Django part aux USA, de novembre 46 à février 47, en tournée, avec Duke Ellington et son orchestre. (« A Blues Riff »).Mais il est heureux de revenir en Europe. Commence alors la dernière partie de sa carrière, jusqu’en 1953. Il s’engage sur la voie révolutionnaire du be bop, toujours à sa façon, magnifiquement entouré d’une nouvelle génération de musiciens (les frères Hubert et Raymond Fol, Pierre Michelot, Martial Solal, Maurice Vander). En témoignent ces éblouissants « Impromptu » ou « Flèche d’Or ». Ouvert à toute modernité, Django modifie sa sonorité avec une guitare électrique lors des derniers enregistrements (« D. R Blues », « Blues for Ike ».

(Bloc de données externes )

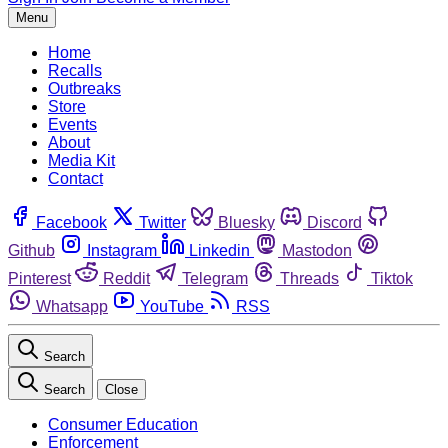
Menu
Home
Recalls
Outbreaks
Store
Events
About
Media Kit
Contact
Facebook
Twitter
Bluesky
Discord
Github
Instagram
Linkedin
Mastodon
Pinterest
Reddit
Telegram
Threads
Tiktok
Whatsapp
YouTube
RSS
Search
Search
Close
Consumer Education
Enforcement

Ce coffret permet de découvrir une Djangologie jubilatoire, qui n’est certes pas la seule possible : on adopte bien volontiers le parti pris des auteurs, comme une des clés possibles d’initiation à cette musique. Leur sélection confirme que compositeur et guitariste sont indissociables et que la modernité de Django passe aussi par l’appropriation du blues. D’un genre « exotique », prétexte à virtuosité, comme dans le « Blues Clair » de 1943, il devient un véritable langage intérieur, « le lieu même de la réflexion sur sa création » comme dans l’ultime pièce enregistrée, Deccaphonie, du 8 avril 53.

On avance, l’oreille collée aux notes et recommandations de Patrick Williams qui sait bien que « la guitare de Django chante dans le présent perpétuel qu’elle instaure. » Travail particulièrement soigné, cette réédition d’un patrimoine incomparable joue son rôle initiatique. Que l’on préfère certaines périodes comme le second quintette ou les dernières années (auxquelles la collection Jazz in Paris d’Universal, consacre aussi un album, Nuages), cette sélection pertinente, cet accompagnement pédagogique se révèlent, sans prétendre à l’exhaustivité, suffisamment experts pour offrir un écrin digne de la musique de Django. Ne serait-ce que pour cette entreprise passionnée, l’effort de relecture de toute une période, ce coffret mérite qu’on s’y arrête. Pour le reste, les collectionneurs vérifieront d’eux-mêmes.